L’objectif de Carnot, durant la révolution française, a été d’instaurer des républiques dans toute l’Europe. Il n’a pas réussi mais son geste est tout à fait compréhensible car il est parfaitement en accord avec ses convictions républicaines. Pour Carnot, la république était le seul moyen « d’élever à la dignité d’homme tous les individus de l’espèce humaine » et il avait compris que la réussite de l’état-nation républicain dépendait, surtout, de l’amélioration des conditions matérielles des hommes. C’est-à-dire que l’amélioration sociale est liée au progrès. Cependant le progrès ne peut se réaliser que si l’économie est basée sur l’utilisation d’un flux énergétique. Mais si le flux énergétique est fixe et ne change pas, l’économie n’avancera pas car elle sera fixe elle aussi. Pour cette raison Carnot était conscient qu’il fallait découvrir de nouvelles machines pour l’utilisation des nouveaux flux énergétiques. Par exemple, Otto von Guericke (1602-1686) sera le premier à créer une machine capable de produire de l’électricité statique mais c’est seulement à la fin du XIXe siècle que l’on commencera à utiliser l'électricité pour les besoins de l’homme.
Il y a des contre-exemples très connus d’amélioration de flux énergétiques : le moulin à eau et le barrage, ou le moulin à vent et la turbine éolienne. Cependant, on ne peut améliorer et utiliser un flux énergétique indéfiniment en raison de la croissance importante de la société (dans tous les domaines). C’est la cause du nucléaire.

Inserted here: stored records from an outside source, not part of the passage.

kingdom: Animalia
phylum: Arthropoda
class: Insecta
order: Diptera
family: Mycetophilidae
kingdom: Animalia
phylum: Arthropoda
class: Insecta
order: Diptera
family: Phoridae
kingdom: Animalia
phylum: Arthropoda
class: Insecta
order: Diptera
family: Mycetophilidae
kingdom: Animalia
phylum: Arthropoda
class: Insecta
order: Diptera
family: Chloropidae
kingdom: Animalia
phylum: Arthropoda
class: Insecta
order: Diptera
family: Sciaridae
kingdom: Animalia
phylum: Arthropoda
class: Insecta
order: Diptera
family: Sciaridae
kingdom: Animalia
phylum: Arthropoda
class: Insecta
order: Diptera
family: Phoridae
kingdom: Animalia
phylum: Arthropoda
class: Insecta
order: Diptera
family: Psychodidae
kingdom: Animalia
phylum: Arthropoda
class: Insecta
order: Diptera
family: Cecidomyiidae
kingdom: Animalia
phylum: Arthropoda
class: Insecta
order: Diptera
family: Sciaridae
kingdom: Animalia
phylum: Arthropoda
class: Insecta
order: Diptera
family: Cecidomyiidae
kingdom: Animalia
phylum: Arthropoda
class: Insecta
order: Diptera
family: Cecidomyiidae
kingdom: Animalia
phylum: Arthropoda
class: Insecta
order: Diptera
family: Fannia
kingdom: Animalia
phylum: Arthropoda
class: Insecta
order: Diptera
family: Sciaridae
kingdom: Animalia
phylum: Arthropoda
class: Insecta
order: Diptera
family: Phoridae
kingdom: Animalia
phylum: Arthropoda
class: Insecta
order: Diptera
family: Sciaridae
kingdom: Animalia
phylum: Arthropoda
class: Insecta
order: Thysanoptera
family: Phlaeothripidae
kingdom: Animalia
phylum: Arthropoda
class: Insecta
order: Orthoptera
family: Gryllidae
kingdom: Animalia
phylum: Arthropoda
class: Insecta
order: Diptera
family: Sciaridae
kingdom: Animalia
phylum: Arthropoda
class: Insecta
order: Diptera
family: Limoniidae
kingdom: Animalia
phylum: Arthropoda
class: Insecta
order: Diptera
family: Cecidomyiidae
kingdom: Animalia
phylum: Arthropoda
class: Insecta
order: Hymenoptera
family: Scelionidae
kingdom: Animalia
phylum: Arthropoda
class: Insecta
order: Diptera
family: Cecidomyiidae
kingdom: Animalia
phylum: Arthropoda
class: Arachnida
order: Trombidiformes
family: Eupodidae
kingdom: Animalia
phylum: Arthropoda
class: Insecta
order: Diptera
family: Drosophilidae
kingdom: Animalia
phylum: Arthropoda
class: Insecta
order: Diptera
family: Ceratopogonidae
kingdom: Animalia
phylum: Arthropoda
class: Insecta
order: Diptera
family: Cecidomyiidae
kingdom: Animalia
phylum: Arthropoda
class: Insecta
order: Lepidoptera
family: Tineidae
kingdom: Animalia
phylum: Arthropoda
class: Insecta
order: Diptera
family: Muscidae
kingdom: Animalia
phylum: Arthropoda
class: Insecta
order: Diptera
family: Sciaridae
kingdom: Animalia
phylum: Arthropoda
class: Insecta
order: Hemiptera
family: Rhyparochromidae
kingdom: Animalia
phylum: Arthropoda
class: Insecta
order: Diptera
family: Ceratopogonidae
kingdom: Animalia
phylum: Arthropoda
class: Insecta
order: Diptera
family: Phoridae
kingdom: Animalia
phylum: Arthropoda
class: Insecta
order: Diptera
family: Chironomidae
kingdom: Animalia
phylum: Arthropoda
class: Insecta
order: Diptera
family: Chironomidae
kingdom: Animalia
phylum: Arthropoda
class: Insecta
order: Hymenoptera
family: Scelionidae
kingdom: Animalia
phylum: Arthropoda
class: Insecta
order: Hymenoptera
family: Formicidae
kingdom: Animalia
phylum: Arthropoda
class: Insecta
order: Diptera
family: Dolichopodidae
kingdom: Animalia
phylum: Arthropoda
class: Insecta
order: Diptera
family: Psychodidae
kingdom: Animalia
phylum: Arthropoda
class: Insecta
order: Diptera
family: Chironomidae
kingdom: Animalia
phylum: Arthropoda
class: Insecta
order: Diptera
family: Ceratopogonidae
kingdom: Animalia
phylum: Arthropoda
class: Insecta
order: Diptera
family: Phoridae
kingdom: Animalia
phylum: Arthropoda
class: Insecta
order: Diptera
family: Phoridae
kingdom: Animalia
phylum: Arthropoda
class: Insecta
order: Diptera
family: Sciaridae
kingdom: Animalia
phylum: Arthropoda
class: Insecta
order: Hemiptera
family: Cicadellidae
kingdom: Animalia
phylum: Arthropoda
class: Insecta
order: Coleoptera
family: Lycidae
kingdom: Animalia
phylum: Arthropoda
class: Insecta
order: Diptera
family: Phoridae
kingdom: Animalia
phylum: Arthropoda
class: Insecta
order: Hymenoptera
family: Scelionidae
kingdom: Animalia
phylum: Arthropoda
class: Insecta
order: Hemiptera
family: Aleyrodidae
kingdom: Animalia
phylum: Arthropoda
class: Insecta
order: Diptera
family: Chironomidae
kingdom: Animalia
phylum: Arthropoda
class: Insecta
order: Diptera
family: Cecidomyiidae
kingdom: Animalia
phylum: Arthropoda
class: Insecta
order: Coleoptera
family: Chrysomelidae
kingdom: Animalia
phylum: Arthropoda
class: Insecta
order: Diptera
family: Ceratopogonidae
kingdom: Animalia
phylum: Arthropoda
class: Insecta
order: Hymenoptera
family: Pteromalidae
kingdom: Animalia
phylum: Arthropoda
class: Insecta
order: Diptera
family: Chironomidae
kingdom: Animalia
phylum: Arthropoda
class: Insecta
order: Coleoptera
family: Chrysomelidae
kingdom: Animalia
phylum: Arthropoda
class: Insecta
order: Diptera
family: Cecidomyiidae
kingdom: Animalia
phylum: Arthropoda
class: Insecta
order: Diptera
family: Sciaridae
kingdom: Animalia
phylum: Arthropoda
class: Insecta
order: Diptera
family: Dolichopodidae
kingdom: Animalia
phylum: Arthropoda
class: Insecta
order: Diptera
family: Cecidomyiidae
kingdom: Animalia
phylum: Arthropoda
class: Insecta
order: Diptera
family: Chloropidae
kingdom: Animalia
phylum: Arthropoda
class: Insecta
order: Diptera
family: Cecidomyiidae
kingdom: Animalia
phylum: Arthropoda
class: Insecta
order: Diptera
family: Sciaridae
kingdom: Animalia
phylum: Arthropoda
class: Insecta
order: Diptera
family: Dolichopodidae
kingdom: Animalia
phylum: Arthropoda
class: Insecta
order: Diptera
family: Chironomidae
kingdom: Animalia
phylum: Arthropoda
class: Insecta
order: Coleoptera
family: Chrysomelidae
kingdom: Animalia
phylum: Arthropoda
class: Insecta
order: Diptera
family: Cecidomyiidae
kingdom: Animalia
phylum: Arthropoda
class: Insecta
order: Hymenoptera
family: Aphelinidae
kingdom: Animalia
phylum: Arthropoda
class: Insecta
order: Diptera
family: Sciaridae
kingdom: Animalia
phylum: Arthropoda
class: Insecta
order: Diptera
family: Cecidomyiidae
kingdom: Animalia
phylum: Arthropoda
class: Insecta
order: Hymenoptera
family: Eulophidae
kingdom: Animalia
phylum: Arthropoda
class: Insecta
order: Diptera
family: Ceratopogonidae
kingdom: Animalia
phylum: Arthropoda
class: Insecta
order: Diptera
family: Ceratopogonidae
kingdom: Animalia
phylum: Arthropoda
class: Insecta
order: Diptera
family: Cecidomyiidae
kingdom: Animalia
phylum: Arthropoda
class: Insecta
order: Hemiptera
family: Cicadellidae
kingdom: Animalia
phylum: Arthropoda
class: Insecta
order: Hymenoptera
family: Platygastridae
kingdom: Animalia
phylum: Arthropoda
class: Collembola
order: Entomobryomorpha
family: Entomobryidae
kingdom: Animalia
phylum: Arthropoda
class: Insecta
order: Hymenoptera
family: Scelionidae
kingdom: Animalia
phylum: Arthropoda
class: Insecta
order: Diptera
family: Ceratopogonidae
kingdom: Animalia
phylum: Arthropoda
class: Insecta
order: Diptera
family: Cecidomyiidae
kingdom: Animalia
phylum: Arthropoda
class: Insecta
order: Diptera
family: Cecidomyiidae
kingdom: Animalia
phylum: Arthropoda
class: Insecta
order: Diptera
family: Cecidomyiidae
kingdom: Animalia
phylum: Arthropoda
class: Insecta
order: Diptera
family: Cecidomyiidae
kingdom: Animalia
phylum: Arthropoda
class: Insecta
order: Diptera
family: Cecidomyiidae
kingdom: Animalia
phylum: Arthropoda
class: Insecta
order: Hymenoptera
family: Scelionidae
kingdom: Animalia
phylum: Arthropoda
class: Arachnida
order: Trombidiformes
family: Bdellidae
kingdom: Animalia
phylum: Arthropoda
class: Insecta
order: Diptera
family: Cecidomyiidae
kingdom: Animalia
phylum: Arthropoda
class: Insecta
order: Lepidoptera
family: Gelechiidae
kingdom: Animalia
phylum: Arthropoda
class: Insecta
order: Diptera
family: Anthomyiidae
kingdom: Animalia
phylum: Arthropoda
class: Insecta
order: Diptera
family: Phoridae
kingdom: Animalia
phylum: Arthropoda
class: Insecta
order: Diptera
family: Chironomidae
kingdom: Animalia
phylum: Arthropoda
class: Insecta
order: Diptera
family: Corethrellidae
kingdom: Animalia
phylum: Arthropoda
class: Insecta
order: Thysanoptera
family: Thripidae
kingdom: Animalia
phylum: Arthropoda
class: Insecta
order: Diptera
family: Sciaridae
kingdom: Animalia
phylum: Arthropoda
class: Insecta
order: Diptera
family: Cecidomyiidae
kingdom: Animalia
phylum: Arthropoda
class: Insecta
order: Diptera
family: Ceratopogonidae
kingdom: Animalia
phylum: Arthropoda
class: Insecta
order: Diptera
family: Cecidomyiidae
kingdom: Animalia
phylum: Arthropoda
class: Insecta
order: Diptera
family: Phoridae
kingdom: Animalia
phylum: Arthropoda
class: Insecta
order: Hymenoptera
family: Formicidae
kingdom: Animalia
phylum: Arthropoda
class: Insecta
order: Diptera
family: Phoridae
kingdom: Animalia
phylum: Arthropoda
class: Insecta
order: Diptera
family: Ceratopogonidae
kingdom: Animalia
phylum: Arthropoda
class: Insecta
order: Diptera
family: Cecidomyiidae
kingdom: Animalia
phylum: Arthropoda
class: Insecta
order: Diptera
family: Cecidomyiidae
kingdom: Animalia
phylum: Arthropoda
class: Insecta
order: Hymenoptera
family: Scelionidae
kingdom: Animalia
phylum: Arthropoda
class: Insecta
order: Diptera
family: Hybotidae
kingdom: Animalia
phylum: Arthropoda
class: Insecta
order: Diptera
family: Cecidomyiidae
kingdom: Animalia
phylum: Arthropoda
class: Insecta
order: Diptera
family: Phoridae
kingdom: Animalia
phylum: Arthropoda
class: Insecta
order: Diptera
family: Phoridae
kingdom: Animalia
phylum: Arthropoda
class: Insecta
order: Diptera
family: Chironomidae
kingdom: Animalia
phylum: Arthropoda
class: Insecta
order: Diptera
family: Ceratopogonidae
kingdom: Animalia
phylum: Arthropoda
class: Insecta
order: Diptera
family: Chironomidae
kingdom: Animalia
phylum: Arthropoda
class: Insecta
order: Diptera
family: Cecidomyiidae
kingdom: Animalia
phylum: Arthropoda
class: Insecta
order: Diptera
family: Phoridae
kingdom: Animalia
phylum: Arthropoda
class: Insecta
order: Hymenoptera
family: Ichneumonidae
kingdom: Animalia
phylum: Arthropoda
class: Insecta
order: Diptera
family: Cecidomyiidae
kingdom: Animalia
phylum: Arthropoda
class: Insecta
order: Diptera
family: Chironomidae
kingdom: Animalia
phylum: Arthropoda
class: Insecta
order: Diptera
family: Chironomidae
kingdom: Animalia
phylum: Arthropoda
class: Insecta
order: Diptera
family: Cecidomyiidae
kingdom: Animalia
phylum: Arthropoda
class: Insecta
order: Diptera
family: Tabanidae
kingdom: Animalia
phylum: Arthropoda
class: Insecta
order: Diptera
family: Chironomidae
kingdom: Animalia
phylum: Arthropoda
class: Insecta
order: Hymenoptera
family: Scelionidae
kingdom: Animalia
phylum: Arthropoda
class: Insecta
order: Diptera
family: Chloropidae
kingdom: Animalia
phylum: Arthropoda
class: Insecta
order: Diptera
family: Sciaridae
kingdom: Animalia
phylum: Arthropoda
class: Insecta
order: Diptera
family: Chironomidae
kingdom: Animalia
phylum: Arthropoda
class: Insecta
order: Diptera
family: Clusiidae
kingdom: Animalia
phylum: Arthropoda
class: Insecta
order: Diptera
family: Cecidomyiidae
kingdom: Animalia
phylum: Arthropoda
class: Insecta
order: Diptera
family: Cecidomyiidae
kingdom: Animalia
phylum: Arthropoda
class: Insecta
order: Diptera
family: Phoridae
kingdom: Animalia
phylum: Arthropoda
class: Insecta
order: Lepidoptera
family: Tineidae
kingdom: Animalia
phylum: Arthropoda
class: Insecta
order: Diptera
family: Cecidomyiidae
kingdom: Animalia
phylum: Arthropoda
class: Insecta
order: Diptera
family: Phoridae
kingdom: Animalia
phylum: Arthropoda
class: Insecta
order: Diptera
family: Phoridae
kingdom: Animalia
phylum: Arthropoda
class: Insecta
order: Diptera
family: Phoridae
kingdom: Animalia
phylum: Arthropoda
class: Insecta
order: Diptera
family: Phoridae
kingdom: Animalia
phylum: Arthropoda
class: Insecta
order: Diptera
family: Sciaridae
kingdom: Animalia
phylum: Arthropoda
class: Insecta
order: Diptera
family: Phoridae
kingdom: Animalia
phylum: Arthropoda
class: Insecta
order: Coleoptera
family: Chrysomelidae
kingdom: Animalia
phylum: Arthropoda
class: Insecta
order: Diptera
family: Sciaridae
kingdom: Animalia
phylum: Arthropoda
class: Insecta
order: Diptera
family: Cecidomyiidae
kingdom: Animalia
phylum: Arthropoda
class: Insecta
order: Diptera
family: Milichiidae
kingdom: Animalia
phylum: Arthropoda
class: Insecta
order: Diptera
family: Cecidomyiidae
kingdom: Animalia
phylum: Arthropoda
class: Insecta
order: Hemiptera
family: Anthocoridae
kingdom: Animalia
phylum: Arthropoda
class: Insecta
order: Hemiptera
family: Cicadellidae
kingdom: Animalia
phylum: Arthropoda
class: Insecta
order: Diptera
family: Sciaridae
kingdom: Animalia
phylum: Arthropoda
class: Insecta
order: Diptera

Essais sur les machines en général
Un ingénieur, dans l’expression la plus noble du terme, doit connaître Carnot. La raison est due au fait que c’est précisément lui qui s’est posé les vraies questions sur les vrais problèmes et a laissé de côté les faux problèmes (scheineproblem comme disait Planck). Carnot avait compris que la généralisation des machines était une nécessité pour la société et son développement économique ; par conséquent, la compréhension parfaite, du point de vue théorique et pratique, de ces machines devenaient une obligation pour les techniciens et, de ce fait, un travail d’ordonnancement du savoir prenait une importance capitale. Cependant cet ordonnancement ne devait pas seulement s’étendre sur les acquis déjà effectués. Il devait comporter, non pas une nouvelle théorie pour une nouvelle machine, mais plutôt une « purification » des savoirs dans le domaine de l’étude des machines pour les réflexions et utilisations futures.
Trois définitions
Cet essai, élaboré par Carnot, est construit sur trois définitions. Chacune est une innovation dans son domaine. La première concerne le mouvement. Carnot l’appelle mouvement géométrique et représente la symbiose entre le mouvement et la géométrie pour une meilleure utilisation de la machine.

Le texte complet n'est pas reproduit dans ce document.